In recent Information Security news, The Wall Street Journal reported on the upcoming trial of an alleged botnet master.  The trial is in progress now. 

It is not often that we get a look at the details of a computer security breach, but in this case at least some details are in the docket of the Eastern District of NY. I have downloaded the original complaint of US v. Gasperini here.  The accusations include violations of the Computer Fraud and Abuse Act, Wire Fraud, Conspiracy to Commit Wire Fraud, and Conspiracy to Commit Money Laundering. All of these acts were allegedly undertaken in a click-fraud scheme. If you want to understand the details of these accusations, I uploaded the judge’s jury directions here.
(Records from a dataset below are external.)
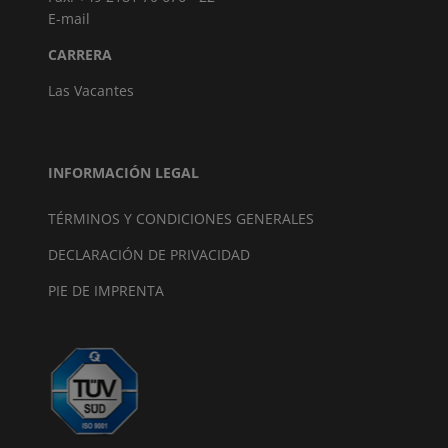
E-mail
CARRERA
Las Vacantes
INFORMACIÓN LEGAL
TÉRMINOS Y CONDICIONES GENERALES
DECLARACIÓN DE PRIVACIDAD
PIE DE IMPRENTA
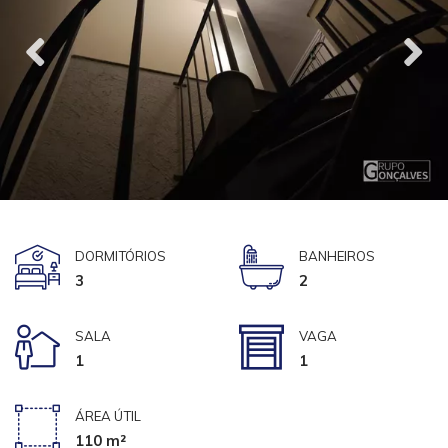
DORMITÓRIOS
BANHEIROS
3
2
SALA
VAGA
1
1
ÁREA ÚTIL
110 m²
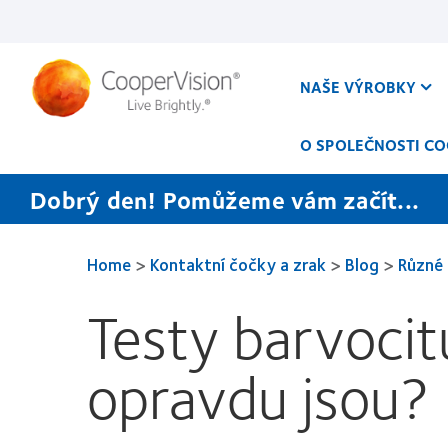
Přejít
k
hlavnímu
obsahu
NAŠE VÝROBKY
O SPOLEČNOSTI CO
Dobrý den! Pomůžeme vám začít...
Home
>
Kontaktní čočky a zrak
>
Blog
>
Různé
Testy barvocit
opravdu jsou?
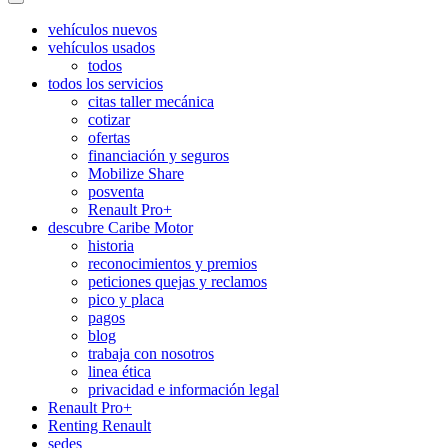
vehículos nuevos
vehículos usados
todos
todos los servicios
citas taller mecánica
cotizar
ofertas
financiación y seguros
Mobilize Share
posventa
Renault Pro+
descubre Caribe Motor
historia
reconocimientos y premios
peticiones quejas y reclamos
pico y placa
pagos
blog
trabaja con nosotros
linea ética
privacidad e información legal
Renault Pro+
Renting Renault
sedes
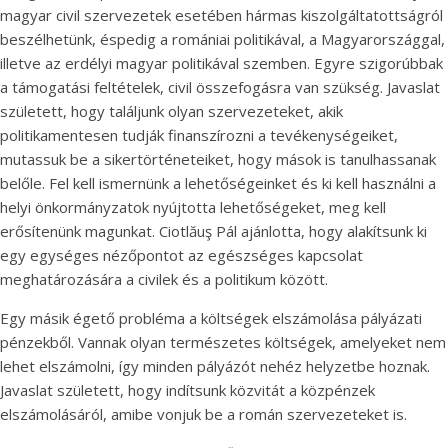
magyar civil szervezetek esetében hármas kiszolgáltatottságról
beszélhetünk, éspedig a romániai politikával, a Magyarországgal,
illetve az erdélyi magyar politikával szemben. Egyre szigorúbbak
a támogatási feltételek, civil összefogásra van szükség. Javaslat
született, hogy találjunk olyan szervezeteket, akik
politikamentesen tudják finanszírozni a tevékenységeiket,
mutassuk be a sikertörténeteiket, hogy mások is tanulhassanak
belőle. Fel kell ismernünk a lehetőségeinket és ki kell használni a
helyi önkormányzatok nyújtotta lehetőségeket, meg kell
erősítenünk magunkat. Ciotlăuş Pál ajánlotta, hogy alakítsunk ki
egy egységes nézőpontot az egészséges kapcsolat
meghatározására a civilek és a politikum között.
Egy másik égető probléma a költségek elszámolása pályázati
pénzekből. Vannak olyan természetes költségek, amelyeket nem
lehet elszámolni, így minden pályázót nehéz helyzetbe hoznak.
Javaslat született, hogy indítsunk közvitát a közpénzek
elszámolásáról, amibe vonjuk be a román szervezeteket is.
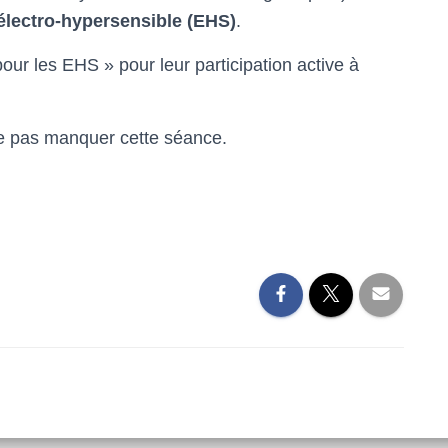
lectro-hypersensible (EHS)
.
our les EHS » pour leur participation active à
ne pas manquer cette séance.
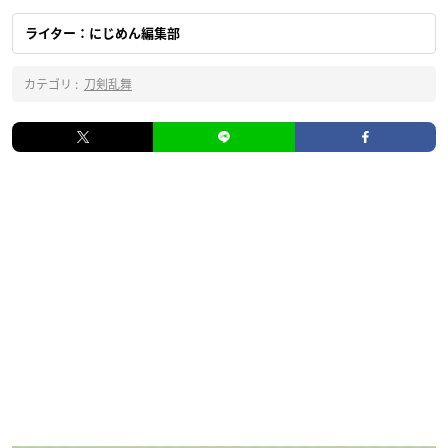
ライター：にじめん編集部
カテゴリ :
刀剣乱舞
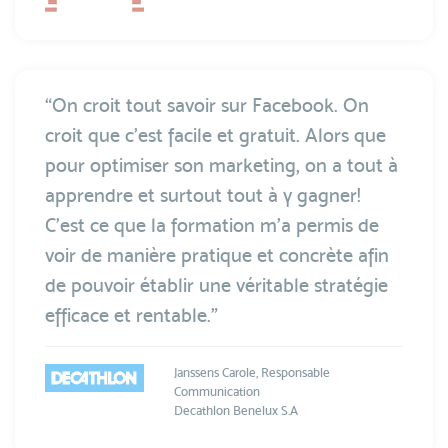
“On croit tout savoir sur Facebook. On
croit que c'est facile et gratuit. Alors que
pour optimiser son marketing, on a tout à
apprendre et surtout tout à y gagner!
C'est ce que la formation m'a permis de
voir de manière pratique et concrète afin
de pouvoir établir une véritable stratégie
efficace et rentable.”
Janssens Carole, Responsable
Communication
Decathlon Benelux S.A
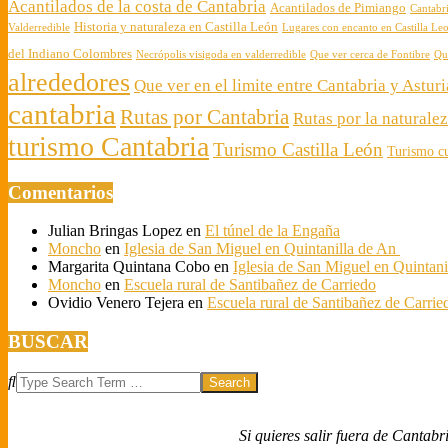
Acantilados de la costa de Cantabria
Acantilados de Pimiango
Cantabr
Historia y naturaleza en Castilla León
Valderredible
Lugares con encanto en Castilla Le
del Indiano Colombres
Necrópolis visigoda en valderredible
Que ver cerca de Fontibre
Qu
alrededores
Que ver en el limite entre Cantabria y Asturi
cantabria
Rutas por Cantabria
Rutas por la naturale
turismo Cantabria
Turismo Castilla León
Turismo cu
Comentarios
Julian Bringas Lopez
en
El túnel de la Engaña
Moncho
en
Iglesia de San Miguel en Quintanilla de An
Margarita Quintana Cobo
en
Iglesia de San Miguel en Quintan
Moncho
en
Escuela rural de Santibañez de Carriedo
Ovidio Venero Tejera
en
Escuela rural de Santibañez de Carrie
BUSCAR
Search
Si quieres salir fuera de Cantabr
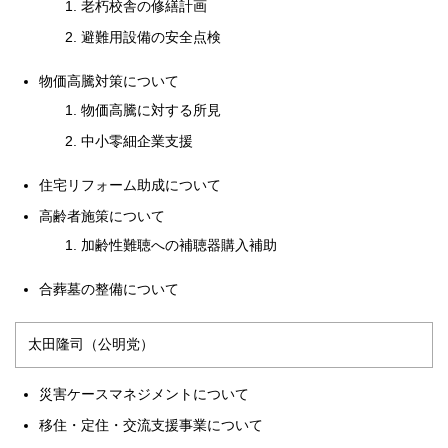
老朽校舎の修繕計画
避難用設備の安全点検
物価高騰対策について
物価高騰に対する所見
中小零細企業支援
住宅リフォーム助成について
高齢者施策について
加齢性難聴への補聴器購入補助
合葬墓の整備について
太田隆司（公明党）
災害ケースマネジメントについて
移住・定住・交流支援事業について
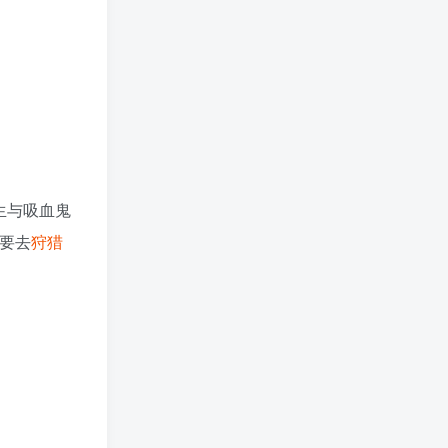
医生与吸血鬼
咒要去
狩猎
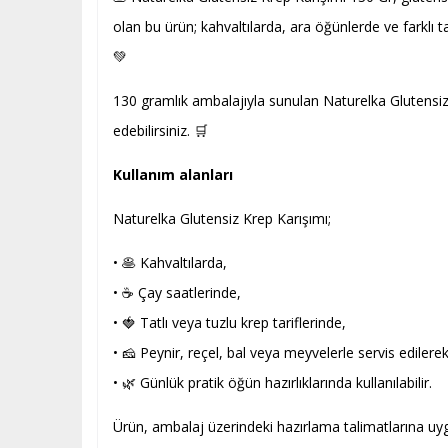
olan bu ürün; kahvaltılarda, ara öğünlerde ve farklı t
💚
130 gramlık ambalajıyla sunulan Naturelka Glutensiz K
edebilirsiniz. 🛒
Kullanım alanları
Naturelka Glutensiz Krep Karışımı;
• 🥞 Kahvaltılarda,
• ☕ Çay saatlerinde,
• 🍓 Tatlı veya tuzlu krep tariflerinde,
• 🧀 Peynir, reçel, bal veya meyvelerle servis edilerek
• 🌿 Günlük pratik öğün hazırlıklarında kullanılabilir.
Ürün, ambalaj üzerindeki hazırlama talimatlarına uyg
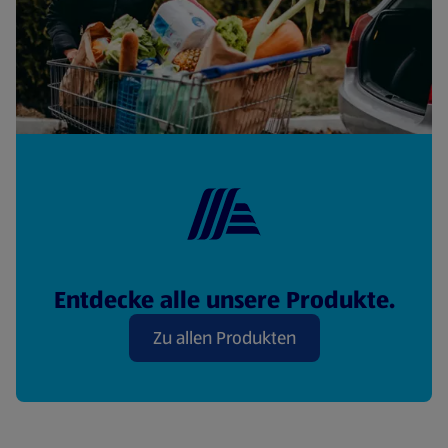
Entdecke alle unsere Produkte.
Zu allen Produkten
The defendant allegedly hacked into QNAP NAS devices using the Shellshock vulnerability and downloaded click-fraud software. This is a network device that many people will not patch regularly. Unfortunately, the court transcripts don’t describe how he got past firewall security. 

How did the government find out about this? Apparently from an informant, “CS-1”. The fraud scheme was carried out using a “target” website which ran ads from victim companies. Payments based on clicks were then made to the defendant, according to the government.

The defendant’s prospective expert testimony gives some ideas on how he will challenge the government’s case.  Given the complexity of the Internet advertising business and the tracking and verification techniques, is it reasonable that this fraud could be carried out? They are also going to testify as to the details of the scripts used and forensic examination of servers.